LES « ANGES » OUBLIÉS DE PATRICK MAURIES
TEXTE ALAIN RAUWEL
À propos de l’essai « Dans la baie des anges », de Patrick Mauriès, Paris, Gallimard, 2012, 11,90 euros.
Patrick Mauriès, lorsqu’il s’intéresse à un artiste d’autrefois, a le goût des testaments, des inventaires après décès. Le kaléidoscope d’une vie qu’ils dessinent à coup de menus legs, de volumes dépareillés, de babioles éparses, nourrit la curiosité de l’amateur, qui applique à sa propre vie la même méthode rigoureuse et rêveuse à la fois. Tout commence par une ville – une ville singulière, morceau d’Italie égaré au bout de la France, Nice. Nice des Trente glorieuses en ses quartiers neufs, où grandit le jeune Mauriès, mais aussi, dans le Vieux Nice, cette Chapelle de la Miséricorde dont les amateurs constituent une fraternité secrète et où advient la révélation du baroque.

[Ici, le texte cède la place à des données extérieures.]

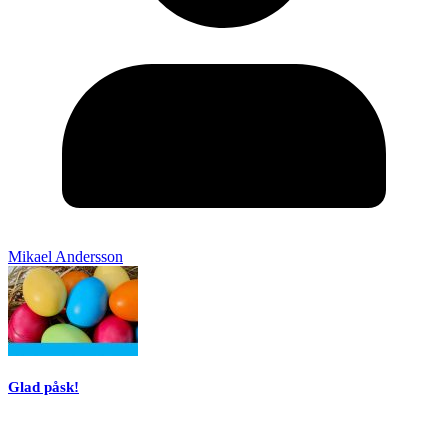
Mikael Andersson
Glad påsk!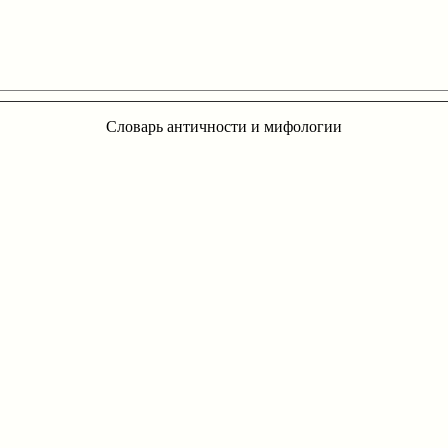
Словарь античности и мифологии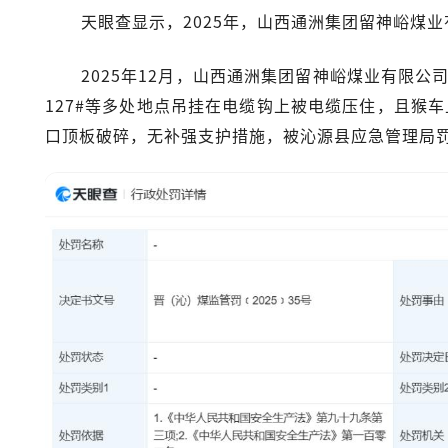
天眼查显示，2025年，山西通洲集团留神峪煤
2025年12月，山西通洲集团留神峪煤业有限公司
127#等多处地点吊挂在电缆钩上被电缆压住，且猴车
口顶板破碎，无补强支护措施，被沁源县应急管理局罚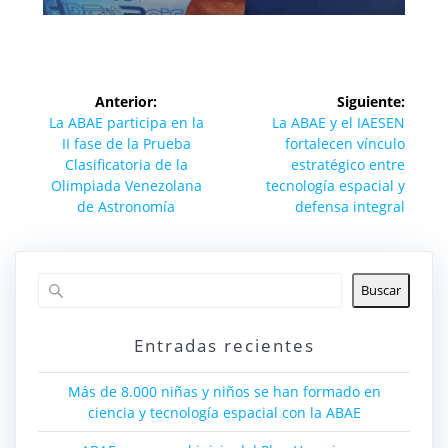
Navegación
Anterior:
Siguiente:
de
Entrada
Siguiente
La ABAE participa en la
La ABAE y el IAESEN
anterior:
entrada:
II fase de la Prueba
fortalecen vínculo
entradas
Clasificatoria de la
estratégico entre
Olimpiada Venezolana
tecnología espacial y
de Astronomía
defensa integral
Buscar
Entradas recientes
Más de 8.000 niñas y niños se han formado en
ciencia y tecnología espacial con la ABAE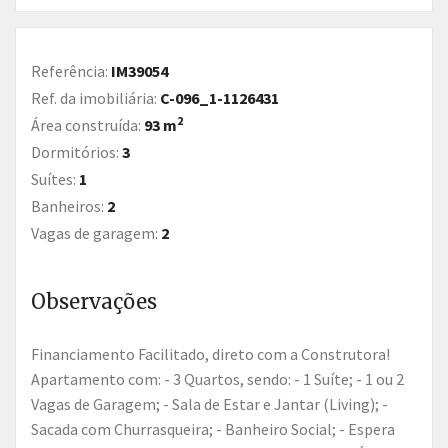
Referência:
IM39054
Ref. da imobiliária:
C-096_1-1126431
2
Área construída:
93 m
Dormitórios:
3
Suítes:
1
Banheiros:
2
Vagas de garagem:
2
Observações
Financiamento Facilitado, direto com a Construtora!
Apartamento com: - 3 Quartos, sendo: - 1 Suíte; - 1 ou 2
Vagas de Garagem; - Sala de Estar e Jantar (Living); -
Sacada com Churrasqueira; - Banheiro Social; - Espera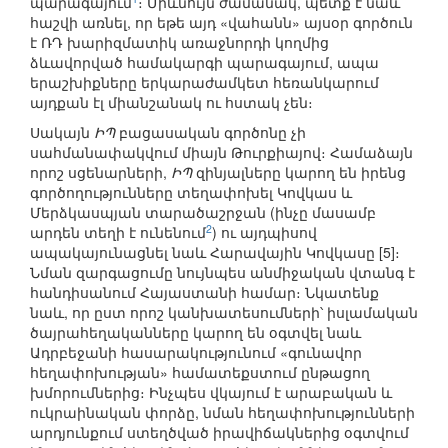
պարագայում
։ Միևնույն ժամանակ, պետք է նաև
հաշվի առնել, որ եթե այդ «վահանն» այսօր գործուն
է ՌԴ խարիզմատիկ առաջնորդի կողմից
ձևավորված համակարգի պարագայում, ապա
երաշխիքները երկարաժամկետ հեռանկարում
այդքան էլ միանշանակ ու հստակ չեն։
Սակայն
ԻՊ
բացասական գործոնը չի
սահմանափակվում միայն Թուրքիայով։ Համաձայն
որոշ սցենարների,
ԻՊ
զինյալները կարող են իրենց
գործողությունները տեղափոխել Կովկաս և
Մերձկասպյան տարածաշրջան (ինչը մասամբ
2
արդեն տեղի է ունենում
) ու այդպիսով
ապակայունացնել նաև Հարավային Կովկասը [5]։
Նման զարգացումը նույնպես անմիջական վտանգ է
հանդիսանում Հայաստանի համար։ Նկատենք
նաև, որ ըստ որոշ կանխատեսումների՝ իսլամական
ծայրահեղականները կարող են օգտվել նաև
Ադրբեջանի հասարակությունում «գունավոր
հեղափոխության» համատեքստում ընթացող
խմորումներից։ Ինչպես վկայում է արաբական և
ուկրաինական փորձը, նման հեղափոխությունների
արդյունքում ստեղծված իրավիճակներից օգտվում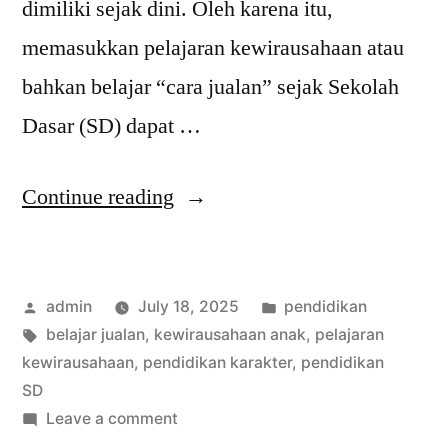
dimiliki sejak dini. Oleh karena itu,
memasukkan pelajaran kewirausahaan atau
bahkan belajar “cara jualan” sejak Sekolah
Dasar (SD) dapat …
“Pelajaran
Continue reading
Kewirausahaan:
Kenapa
Posted
Posted
admin
July 18, 2025
pendidikan
Sekolah
by
Tags:
in
belajar jualan
,
kewirausahaan anak
,
pelajaran
Harus
kewirausahaan
,
pendidikan karakter
,
pendidikan
Ajarkan
SD
on
Leave a comment
Cara
Pelajaran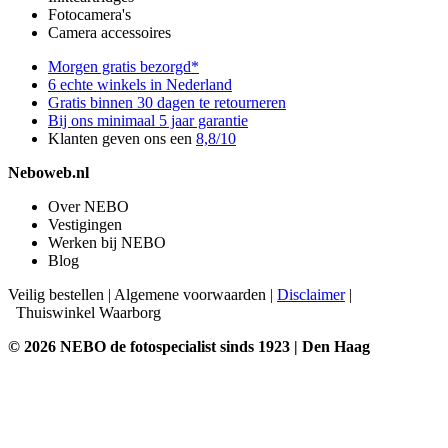
Fotocamera's
Camera accessoires
Morgen gratis bezorgd*
6 echte winkels in Nederland
Gratis binnen 30 dagen te retourneren
Bij ons minimaal 5 jaar garantie
Klanten geven ons een
8,8/10
Neboweb.nl
Over NEBO
Vestigingen
Werken bij NEBO
Blog
Veilig bestellen
|
Algemene voorwaarden
|
Disclaimer
|
Thuiswinkel Waarborg
© 2026 NEBO de fotospecialist sinds 1923 | Den Haag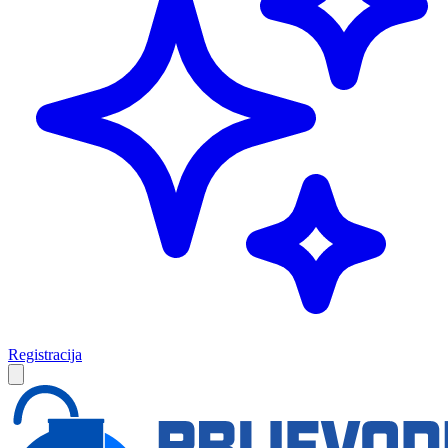
Registracija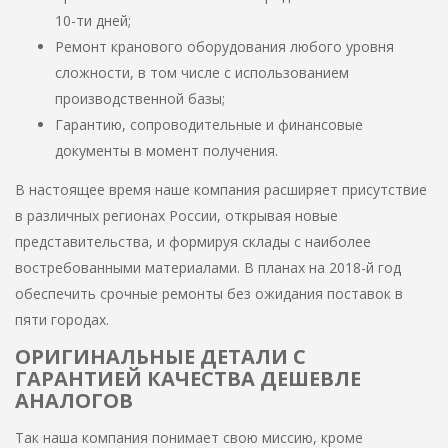
10-ти дней;
Ремонт кранового оборудования любого уровня
сложности, в том числе с использованием
производственной базы;
Гарантию, сопроводительные и финансовые
документы в момент получения.
В настоящее время наше компания расширяет присутствие
в различных регионах России, открывая новые
представительства, и формируя склады с наиболее
востребованными материалами. В планах на 2018-й год
обеспечить срочные ремонты без ожидания поставок в
пяти городах.
ОРИГИНАЛЬНЫЕ ДЕТАЛИ С
ГАРАНТИЕЙ КАЧЕСТВА ДЕШЕВЛЕ
АНАЛОГОВ
Так наша компания понимает свою миссию, кроме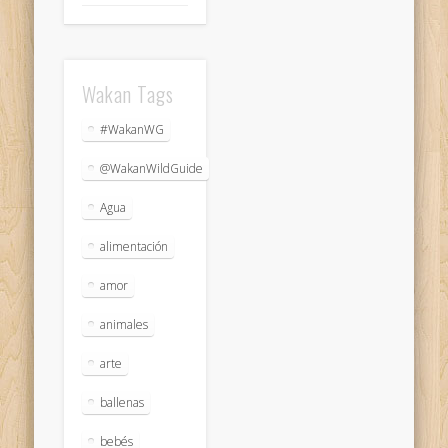
Wakan Tags
#WakanWG
@WakanWildGuide
Agua
alimentación
amor
animales
arte
ballenas
bebés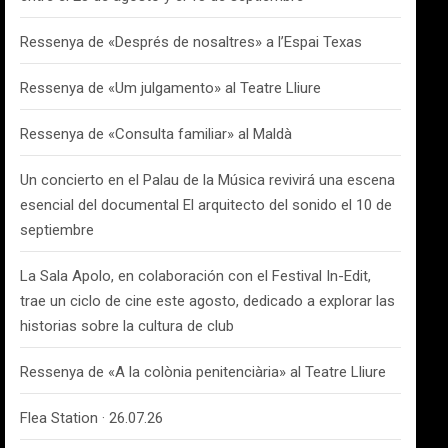
Ressenya de «Després de nosaltres» a l’Espai Texas
Ressenya de «Um julgamento» al Teatre Lliure
Ressenya de «Consulta familiar» al Maldà
Un concierto en el Palau de la Música revivirá una escena
esencial del documental El arquitecto del sonido el 10 de
septiembre
La Sala Apolo, en colaboración con el Festival In-Edit,
trae un ciclo de cine este agosto, dedicado a explorar las
historias sobre la cultura de club
Ressenya de «A la colònia penitenciària» al Teatre Lliure
Flea Station · 26.07.26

Dans la discussion infinie qui oppose les amoureux de Bernin aux passionnés de Borromini, Mauriès, sans exclusive, est du côté du second. Aux draperies qui bouillonnent sur le sein opulent des allégories, il préfère le jeu de savant fou des courbes blanches et grises. Le marbre l’émeut moins que le stuc, poudre fragile que le souffle du temps a vite fait d’éparpiller comme le glaçage d’un gâteau, manifeste d’un « baroque pauvre ». Qui, d’ailleurs, connaît le stucateur sicilien Giacomo Serpotta, ici ressuscité ? Qui songerait à faire l’éloge du staff dont la bourgeoisie triomphante décorait ses villas ? Patrick Mauriès a le goût des minores, des oubliés. En littérature, cette passion aussi vertigineuse et incertaine qu’un montage de stucs, il laisse de côté les grandeurs d’établissement et surprend son lecteur par une apologie de George du Maurier et de son Trilby. C’est là assurément, et en toutes choses, ce qu’un essayiste a appelé une morale du minoritaire. Plutôt que de la revendiquer sur les boulevards, Mauriès la cultive au secret de sa bibliothèque. Nous lui savons gré d’en entr’ouvrir pour nous la porte, qui est aussi celle du rêve.